En las redes se amontonan cada vez más tabúes y es casi imposible hablar con cierta libertad de feminismo, de inmigración, del aborto, de religión o, como hemos visto últimamente, hasta de pucherazos. El afinamiento generalizado de las pieles del personal ha convertido aquel espacio de libertad que fue internet en un lugar en el que los usuarios escriben de puntillas y evitando palabras prohibidas o expresiones ofensivas. Lo más recomendable ahora es tener una comportamiento monacal o recurrir a apelativos antiguos o en desuso que los algoritmos de vigilancia no reconocen, como gaznápiro, lechuguino, petimetre, mangarrán, zurcefrenillos o cara almendra. El ridículo es tal que no puedes dudar públicamente de la inteligencia de alguien pero sí le puedes decir a ese alguien que su madre se dedica a la profesión más antigua del mundo, cuando a menudo no es cierto o no se ha comprobado bien. Incluso existe la opción de denunciar mensajes que no van dirigidos a uno mismo sino a un tercero, simplemente porque pasabas por allí y te molestó lo que viste.

Y sí, las redes (como las cadenas de televisión) son empresas privadas y tienen derecho a controlar sus contenidos y a determinar sus propias normas, pero nosotros también tenemos derecho a denunciar que tienen un comportamiento infantil y poco democrático y un concepto del debate público poco honesto.

Prohibido prohibir

Yo podría pedir que se prohibiera, por considerarlo éticamente inaceptable, cualquier mensaje que promueva robar al vecino, es decir, cualquier idea socialista. Usted considerará otras cosas éticamente inaceptables y que también habría que censurar, como las proclamas en defensa de la fruta escarchada en el roscón, por poner un ejemplo polémico. Luego otra persona elegiría cualquier otra cosa censurable. Y así tendríamos que censurar contenidos hasta que no se pudiera decir absolutamente nada. Ganaríamos en silencio y tranquilidad, no digo que no. 

Miren, tenemos que combatir esa línea de pensamiento que lleva a algunas personas a considerar que si algo les molesta o les ofende, hay que prohibirlo. Es la misma gente que creyó entender la paradoja de la tolerancia de Popper a través de un cómic que les decía que podían ser intolerantes con cualquiera que les llevara la contraria. Y es la misma gente que confunde estar enfadado u ofendido con estar cargado de razón.

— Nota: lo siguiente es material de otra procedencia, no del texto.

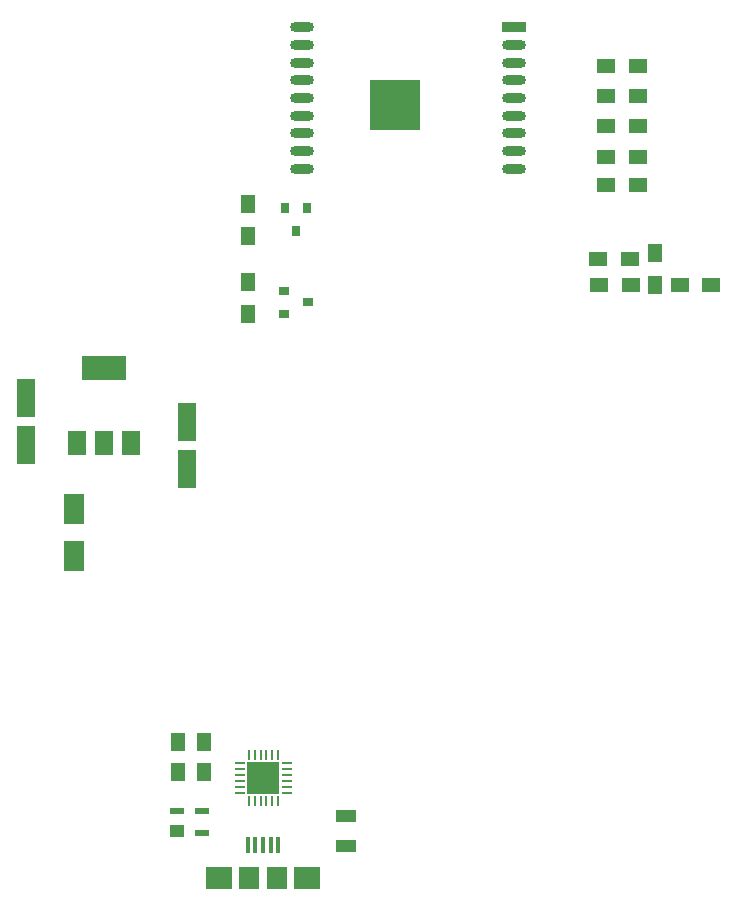
<source format=gbp>
G04 #@! TF.FileFunction,Paste,Bot*
%FSLAX46Y46*%
G04 Gerber Fmt 4.6, Leading zero omitted, Abs format (unit mm)*
G04 Created by KiCad (PCBNEW 4.0.7) date Monday, 12 '12e' March '12e' 2018, 16:45:08*
%MOMM*%
%LPD*%
G01*
G04 APERTURE LIST*
%ADD10C,0.100000*%
%ADD11R,1.250000X1.500000*%
%ADD12R,1.800000X2.500000*%
%ADD13R,1.800000X1.000000*%
%ADD14R,1.800000X1.900000*%
%ADD15R,0.400000X1.350000*%
%ADD16R,2.185000X1.900000*%
%ADD17R,0.900000X0.800000*%
%ADD18R,0.800000X0.900000*%
%ADD19R,1.500000X1.300000*%
%ADD20R,1.300000X1.500000*%
%ADD21R,0.270000X0.810000*%
%ADD22R,0.810000X0.270000*%
%ADD23R,2.700000X2.700000*%
%ADD24R,1.300000X0.990000*%
%ADD25R,1.300000X0.590000*%
%ADD26R,3.800000X2.000000*%
%ADD27R,1.500000X2.000000*%
%ADD28O,2.000000X0.900000*%
%ADD29R,2.000000X0.900000*%
%ADD30R,4.300000X4.300000*%
%ADD31R,1.500000X3.200000*%
G04 APERTURE END LIST*
D10*
D11*
X134250000Y-118250000D03*
X134250000Y-115750000D03*
X132000000Y-118250000D03*
X132000000Y-115750000D03*
D12*
X123250000Y-96000000D03*
X123250000Y-100000000D03*
D13*
X146250000Y-124500000D03*
X146250000Y-122000000D03*
D14*
X138080000Y-127250000D03*
D15*
X139230000Y-124445000D03*
X138580000Y-124445000D03*
X137930000Y-124445000D03*
D16*
X135537500Y-127250000D03*
D14*
X140380000Y-127250000D03*
D15*
X140530000Y-124445000D03*
X139880000Y-124445000D03*
D16*
X142922500Y-127250000D03*
D17*
X141000000Y-79450000D03*
X141000000Y-77550000D03*
X143000000Y-78500000D03*
D18*
X141050000Y-70500000D03*
X142950000Y-70500000D03*
X142000000Y-72500000D03*
D19*
X168300000Y-58500000D03*
X171000000Y-58500000D03*
D20*
X138000000Y-79500000D03*
X138000000Y-76800000D03*
X138000000Y-70150000D03*
X138000000Y-72850000D03*
D19*
X167650000Y-77000000D03*
X170350000Y-77000000D03*
D20*
X172400000Y-74300000D03*
X172400000Y-77000000D03*
D19*
X177200000Y-77000000D03*
X174500000Y-77000000D03*
D21*
X140520000Y-120725000D03*
X140020000Y-120725000D03*
X139520000Y-120725000D03*
X139020000Y-120725000D03*
X138520000Y-120725000D03*
X138020000Y-120725000D03*
D22*
X137315000Y-120020000D03*
X137315000Y-119520000D03*
X137315000Y-119020000D03*
X137315000Y-118520000D03*
X137315000Y-118020000D03*
X137315000Y-117520000D03*
D21*
X138020000Y-116815000D03*
X138520000Y-116815000D03*
X139020000Y-116815000D03*
X139520000Y-116815000D03*
X140020000Y-116815000D03*
X140520000Y-116815000D03*
D22*
X141225000Y-117520000D03*
X141225000Y-118020000D03*
X141225000Y-118520000D03*
X141225000Y-119020000D03*
X141225000Y-119520000D03*
X141225000Y-120020000D03*
D23*
X139250000Y-118750000D03*
D24*
X131975000Y-123260000D03*
D25*
X131975000Y-121540000D03*
X134025000Y-121540000D03*
X134025000Y-123460000D03*
D26*
X125750000Y-84100000D03*
D27*
X125750000Y-90400000D03*
X123450000Y-90400000D03*
X128050000Y-90400000D03*
D28*
X142500000Y-67200000D03*
X160500000Y-67200000D03*
D29*
X160500000Y-55200000D03*
D28*
X160500000Y-56700000D03*
X160500000Y-58200000D03*
X160500000Y-59700000D03*
X160500000Y-61200000D03*
X160500000Y-62700000D03*
X160500000Y-64200000D03*
X160500000Y-65700000D03*
X142500000Y-65700000D03*
X142500000Y-64200000D03*
X142500000Y-62700000D03*
X142500000Y-61200000D03*
X142500000Y-59700000D03*
X142500000Y-58200000D03*
X142500000Y-56700000D03*
X142500000Y-55200000D03*
D30*
X150380000Y-61780000D03*
D19*
X168250000Y-63600000D03*
X170950000Y-63600000D03*
X171000000Y-61000000D03*
X168300000Y-61000000D03*
X170950000Y-66200000D03*
X168250000Y-66200000D03*
D31*
X119200000Y-90600000D03*
X119200000Y-86600000D03*
X132800000Y-92600000D03*
X132800000Y-88600000D03*
D19*
X170300000Y-74800000D03*
X167600000Y-74800000D03*
X171000000Y-68600000D03*
X168300000Y-68600000D03*
M02*

</source>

Uno de los pilares en los que se asienta el pensamiento liberal es la falibilidad del ser humano: el ser humano es imperfecto, se equivoca, es débil, es avaro y egoísta, es tonto y, a menudo, es malvado. Por eso no debe tener demasiado poder nunca, ni aunque sea elegido por la masa borrega, igualmente falible y boba. Y por eso no debe haber un grupo de censores o políticos decidiendo qué es verdad y qué no lo es. Les viene grande. Los límites a la libertad de expresión debe establecerlos un juez después de un sesudo análisis y solamente tras la reclamación legal de un afectado. Prácticamente todo lo demás es censura caprichosa, aleatoria o, en el peor de los casos, malintencionada. 

La libertad de expresión se defiende reduciendo su control y sus límites, soportando las opiniones que no nos gustan y aceptando un debate plural en igualdad de condiciones. Y las mentiras no se combaten con censura, se combaten con verdades y con argumentos, pero eso requiere más esfuerzo que desconectar un micrófono, claro.

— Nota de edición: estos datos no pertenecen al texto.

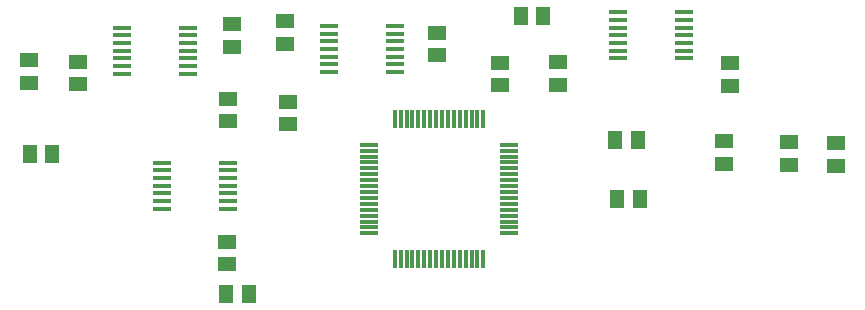
<source format=gtp>
G75*
%MOIN*%
%OFA0B0*%
%FSLAX25Y25*%
%IPPOS*%
%LPD*%
%AMOC8*
5,1,8,0,0,1.08239X$1,22.5*
%
%ADD10R,0.05118X0.05906*%
%ADD11R,0.05906X0.05118*%
%ADD12R,0.01181X0.05906*%
%ADD13R,0.05906X0.01181*%
%ADD14R,0.06299X0.01378*%
D10*
X0103165Y0055939D03*
X0110646Y0055939D03*
X0045264Y0102535D03*
X0037783Y0102535D03*
X0201366Y0148402D03*
X0208846Y0148402D03*
X0232902Y0107063D03*
X0240382Y0107063D03*
X0240972Y0087378D03*
X0233492Y0087378D03*
D11*
X0269004Y0099268D03*
X0269004Y0106748D03*
X0290657Y0106433D03*
X0290657Y0098953D03*
X0306406Y0098638D03*
X0306406Y0106118D03*
X0270972Y0125252D03*
X0270972Y0132732D03*
X0213886Y0133047D03*
X0213886Y0125567D03*
X0194398Y0125510D03*
X0194398Y0132990D03*
X0173453Y0135449D03*
X0173453Y0142929D03*
X0123925Y0119937D03*
X0123925Y0112457D03*
X0103650Y0113362D03*
X0103650Y0120843D03*
X0105028Y0138283D03*
X0105028Y0145764D03*
X0122744Y0146709D03*
X0122744Y0139228D03*
X0053846Y0133323D03*
X0053846Y0125843D03*
X0037626Y0126236D03*
X0037626Y0133717D03*
X0103531Y0073205D03*
X0103531Y0065724D03*
D12*
X0159398Y0067614D03*
X0161366Y0067614D03*
X0163335Y0067614D03*
X0165303Y0067614D03*
X0167272Y0067614D03*
X0169240Y0067614D03*
X0171209Y0067614D03*
X0173177Y0067614D03*
X0175146Y0067614D03*
X0177114Y0067614D03*
X0179083Y0067614D03*
X0181051Y0067614D03*
X0183020Y0067614D03*
X0184988Y0067614D03*
X0186957Y0067614D03*
X0188925Y0067614D03*
X0188925Y0114071D03*
X0186957Y0114071D03*
X0184988Y0114071D03*
X0183020Y0114071D03*
X0181051Y0114071D03*
X0179083Y0114071D03*
X0177114Y0114071D03*
X0175146Y0114071D03*
X0173177Y0114071D03*
X0171209Y0114071D03*
X0169240Y0114071D03*
X0167272Y0114071D03*
X0165303Y0114071D03*
X0163335Y0114071D03*
X0161366Y0114071D03*
X0159398Y0114071D03*
D13*
X0150933Y0105606D03*
X0150933Y0103638D03*
X0150933Y0101669D03*
X0150933Y0099701D03*
X0150933Y0097732D03*
X0150933Y0095764D03*
X0150933Y0093795D03*
X0150933Y0091827D03*
X0150933Y0089858D03*
X0150933Y0087890D03*
X0150933Y0085921D03*
X0150933Y0083953D03*
X0150933Y0081984D03*
X0150933Y0080016D03*
X0150933Y0078047D03*
X0150933Y0076079D03*
X0197390Y0076079D03*
X0197390Y0078047D03*
X0197390Y0080016D03*
X0197390Y0081984D03*
X0197390Y0083953D03*
X0197390Y0085921D03*
X0197390Y0087890D03*
X0197390Y0089858D03*
X0197390Y0091827D03*
X0197390Y0093795D03*
X0197390Y0095764D03*
X0197390Y0097732D03*
X0197390Y0099701D03*
X0197390Y0101669D03*
X0197390Y0103638D03*
X0197390Y0105606D03*
D14*
X0159437Y0129858D03*
X0159437Y0132417D03*
X0159437Y0134976D03*
X0159437Y0137535D03*
X0159437Y0140094D03*
X0159437Y0142654D03*
X0159437Y0145213D03*
X0137390Y0145213D03*
X0137390Y0142654D03*
X0137390Y0140094D03*
X0137390Y0137535D03*
X0137390Y0134976D03*
X0137390Y0132417D03*
X0137390Y0129858D03*
X0090539Y0129268D03*
X0090539Y0131827D03*
X0090539Y0134386D03*
X0090539Y0136945D03*
X0090539Y0139504D03*
X0090539Y0142063D03*
X0090539Y0144622D03*
X0068492Y0144622D03*
X0068492Y0142063D03*
X0068492Y0139504D03*
X0068492Y0136945D03*
X0068492Y0134386D03*
X0068492Y0131827D03*
X0068492Y0129268D03*
X0081681Y0099661D03*
X0081681Y0097102D03*
X0081681Y0094543D03*
X0081681Y0091984D03*
X0081681Y0089425D03*
X0081681Y0086866D03*
X0081681Y0084307D03*
X0103728Y0084307D03*
X0103728Y0086866D03*
X0103728Y0089425D03*
X0103728Y0091984D03*
X0103728Y0094543D03*
X0103728Y0097102D03*
X0103728Y0099661D03*
X0233846Y0134386D03*
X0233846Y0136945D03*
X0233846Y0139504D03*
X0233846Y0142063D03*
X0233846Y0144622D03*
X0233846Y0147181D03*
X0233846Y0149740D03*
X0255894Y0149740D03*
X0255894Y0147181D03*
X0255894Y0144622D03*
X0255894Y0142063D03*
X0255894Y0139504D03*
X0255894Y0136945D03*
X0255894Y0134386D03*
M02*

</source>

Por todo ello, apelo desde aquí a un nuevo tiempo de madurez en medios y especialmente en redes. Y proclamo que es esencial retirar las zarpas de los políticos, que tienen derecho a participar en un debate público plural, pero que no tienen ningún derecho a ejercer de jueces o supervisores. 

En definitiva, el ministerio de la Verdad solo sería útil para controlar los bulos del propio Gobierno, que son los más importantes y los que peores consecuencias acarrean, en vez de pretender vigilar lo que un señor de Argamesilla del Condado pone en su perfil de Twitter con doscientos followers (siendo así el tipo más popular del pueblo). Para que haya libertad y pluralidad, sencillamente, no hay que hacer nada, algo que debería entusiasmar a los políticos. Por favor, no molesten, señorías.